The community reaction has been overwhelmingly positive, characterized by a sense of shock and validation. Hugging Face officially welcomed the "whale" back, proclaiming the arrival of the era of cost-effective 1M context length. Industry experts have echoed this sentiment, labeling the release the "second DeepSeek moment" and asserting that it has reset the developmental trajectory of the entire field, placing significant pressure on closed-source providers like OpenAI and Anthropic to justify their premium pricing. AI evaluation firm Vals AI noted that DeepSeek-V4 has become the "#1 open-weight model on our Vibe Code Benchmark, and it’s not close."
DeepSeek is rapidly phasing out its older architectures, with legacy deepseek-chat and deepseek-reasoner endpoints scheduled for full retirement on July 24, 2026. All current traffic is being rerouted to the V4-Flash architecture, signifying a complete transition to the million-token standard.

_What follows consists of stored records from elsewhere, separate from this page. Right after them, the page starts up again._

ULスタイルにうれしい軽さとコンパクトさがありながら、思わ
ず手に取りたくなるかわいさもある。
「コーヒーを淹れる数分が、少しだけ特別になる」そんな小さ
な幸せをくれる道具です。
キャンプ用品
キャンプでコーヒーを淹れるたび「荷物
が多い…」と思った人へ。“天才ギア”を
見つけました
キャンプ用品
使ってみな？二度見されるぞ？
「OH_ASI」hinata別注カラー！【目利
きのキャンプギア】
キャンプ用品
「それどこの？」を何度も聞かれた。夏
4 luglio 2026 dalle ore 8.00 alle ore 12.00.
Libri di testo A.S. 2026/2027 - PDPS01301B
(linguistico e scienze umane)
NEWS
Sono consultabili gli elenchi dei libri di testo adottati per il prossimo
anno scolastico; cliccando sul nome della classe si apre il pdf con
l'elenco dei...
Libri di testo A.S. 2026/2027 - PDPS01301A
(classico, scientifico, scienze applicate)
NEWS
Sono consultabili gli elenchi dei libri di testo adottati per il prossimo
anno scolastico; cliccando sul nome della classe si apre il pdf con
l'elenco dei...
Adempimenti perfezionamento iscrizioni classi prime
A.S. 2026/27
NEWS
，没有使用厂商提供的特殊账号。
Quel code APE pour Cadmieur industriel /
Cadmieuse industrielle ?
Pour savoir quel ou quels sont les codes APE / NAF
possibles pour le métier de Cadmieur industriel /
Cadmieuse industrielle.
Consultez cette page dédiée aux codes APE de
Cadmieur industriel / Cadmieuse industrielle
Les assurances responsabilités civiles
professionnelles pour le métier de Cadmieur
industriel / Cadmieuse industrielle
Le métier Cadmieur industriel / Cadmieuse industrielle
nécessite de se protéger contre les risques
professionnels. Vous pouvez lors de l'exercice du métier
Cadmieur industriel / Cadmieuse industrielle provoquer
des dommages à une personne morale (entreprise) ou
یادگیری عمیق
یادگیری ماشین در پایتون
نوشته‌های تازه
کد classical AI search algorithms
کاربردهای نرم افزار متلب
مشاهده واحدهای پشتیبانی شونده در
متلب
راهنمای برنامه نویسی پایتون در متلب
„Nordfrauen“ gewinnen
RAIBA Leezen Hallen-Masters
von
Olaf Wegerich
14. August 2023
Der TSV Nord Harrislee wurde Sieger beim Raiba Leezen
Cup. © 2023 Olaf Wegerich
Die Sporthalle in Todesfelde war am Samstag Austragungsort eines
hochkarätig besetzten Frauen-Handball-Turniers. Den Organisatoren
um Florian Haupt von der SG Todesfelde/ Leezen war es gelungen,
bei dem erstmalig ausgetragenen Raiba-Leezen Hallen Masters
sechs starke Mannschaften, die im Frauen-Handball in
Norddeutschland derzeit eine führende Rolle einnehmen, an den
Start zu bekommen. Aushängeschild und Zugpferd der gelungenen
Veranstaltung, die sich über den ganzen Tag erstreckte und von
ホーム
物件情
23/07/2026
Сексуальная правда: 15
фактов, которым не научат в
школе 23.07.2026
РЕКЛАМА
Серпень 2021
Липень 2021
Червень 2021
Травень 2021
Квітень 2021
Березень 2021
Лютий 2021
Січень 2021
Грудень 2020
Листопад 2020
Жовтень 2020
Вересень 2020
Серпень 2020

DeepSeek-V4 represents more than just a new model; it is a direct challenge to the established order. By demonstrating that architectural innovation can effectively substitute for brute-force compute, DeepSeek has made cutting-edge AI intelligence accessible to the global developer community at a significantly reduced cost. This development holds immense potential benefit for the world, even as lawmakers and leaders grapple with concerns about Chinese labs leveraging U.S. proprietary giants for open-source training and fears surrounding the potential misuse of open-source or jailbroken proprietary models for nefarious purposes. While such risks are inherent to any powerful new technology, mirroring historical parallels with the internet itself, the benefits of broadened access to advanced AI appear to far outweigh them. DeepSeek’s unwavering commitment to keeping frontier AI models open serves the entire planet of potential AI users, particularly enterprises seeking to adopt cutting-edge technology at the most competitive price point.